Ici, la chambre disciplinaire de l’Ordre a bien pris soin de préciser que "l’obligation de concourir à la continuité des soins à laquelle le patient a droit doit tenir compte, d’une part, de la situation de ce dernier et, d’autre part, des conditions effectives dans lesquelles la poursuite de sa prise en charge pourra être assurée, le cas échéant, par une structure adaptée ou par un autre professionnel". Elle a également insisté particulièrement sur le manque de solutions institutionnelles pour la prise en charge très spécifique de cet enfant.

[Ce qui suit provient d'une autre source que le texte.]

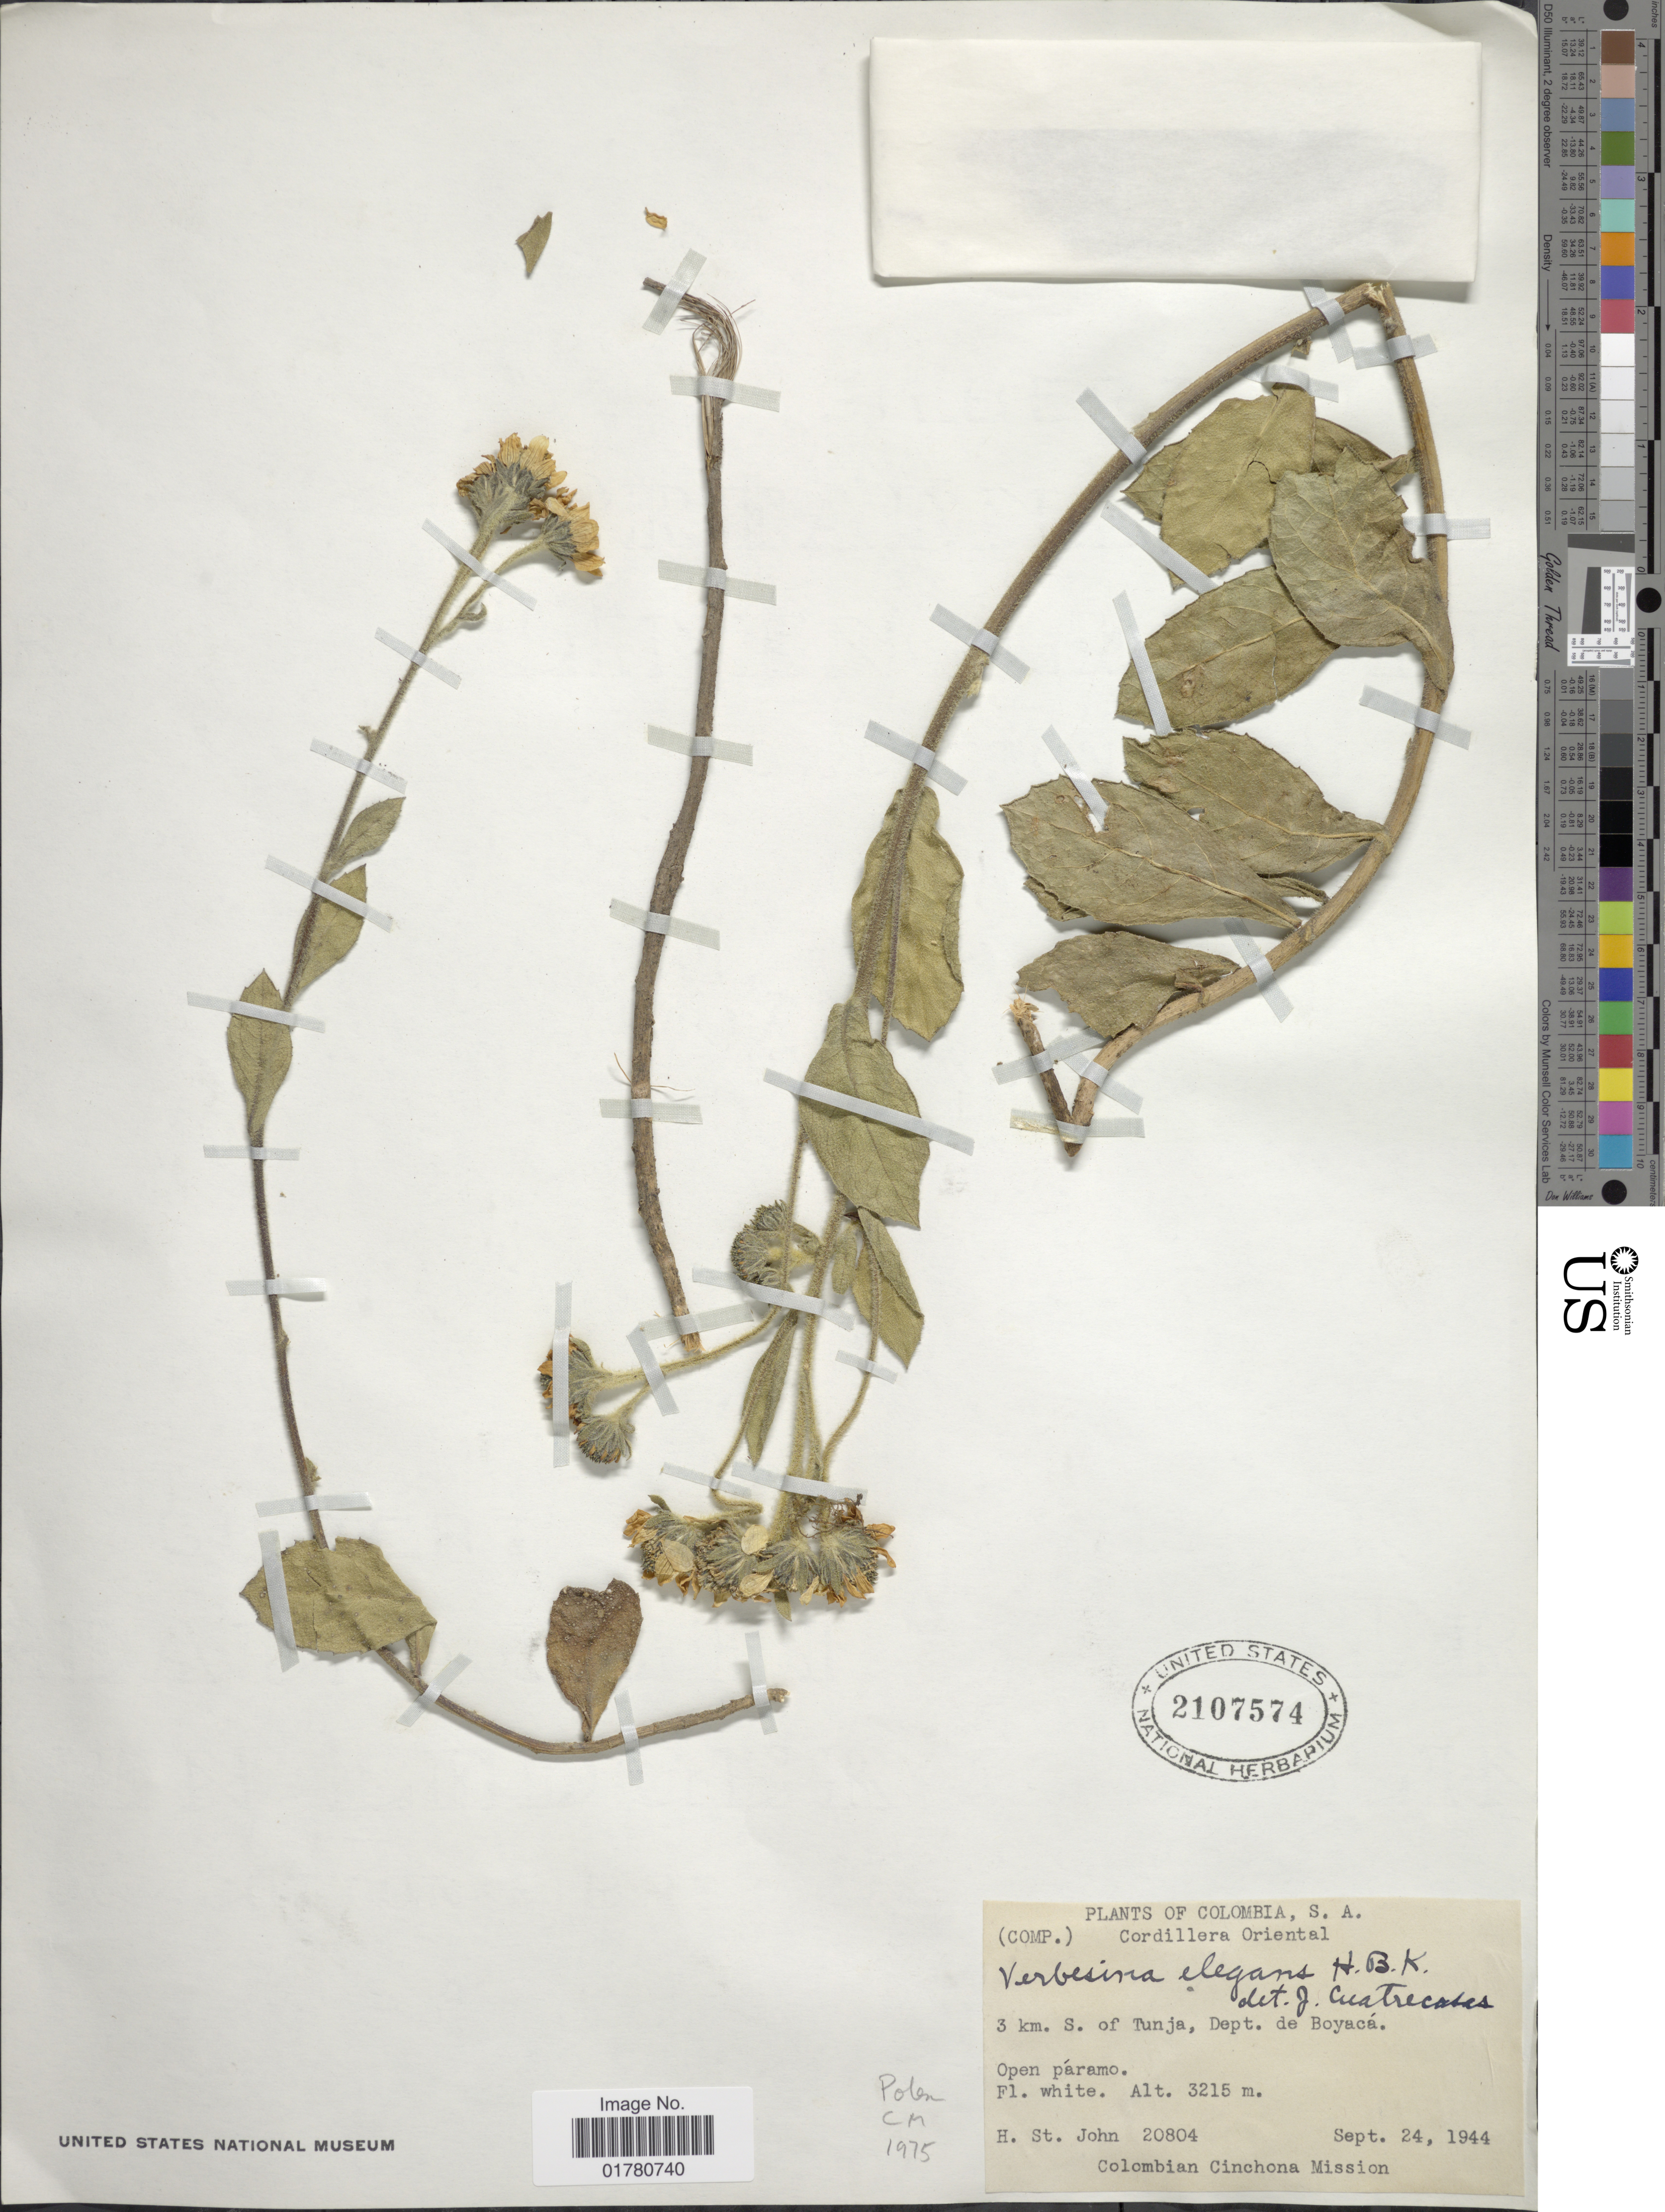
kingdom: Plantae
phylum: Tracheophyta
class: Magnoliopsida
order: Asterales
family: Asteraceae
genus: Verbesina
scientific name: Verbesina elegans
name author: Kunth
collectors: H. St. John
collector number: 20804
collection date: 1944-09-24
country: Colombia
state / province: Boyacá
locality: Cordillera Oriental, 3 km S of Tunja, Dept de Boyacá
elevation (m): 3215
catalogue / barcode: US 2107574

On peut donc supposer que la sévérité de la décision s’explique par ce caractère très spécifique lié au polyhandicap de l’enfant.
Notre conseil
Dans un contexte de pénurie de kinésithérapeutes, le fait de donner aux patients les coordonnées de confrères ne garantit pas que leur prise en charge pourra être assurée : en effet, de plus en plus de professionnels n’acceptent pas de nouveaux patients.
Il peut être prudent de s’assurer au préalable de la disponibilité de ces confrères, afin de garantir une effectivité à la démarche. Dans certaines situations particulières, "passer la main" sans être certain que ce soit possible dans les faits, pourrait vous être reproché.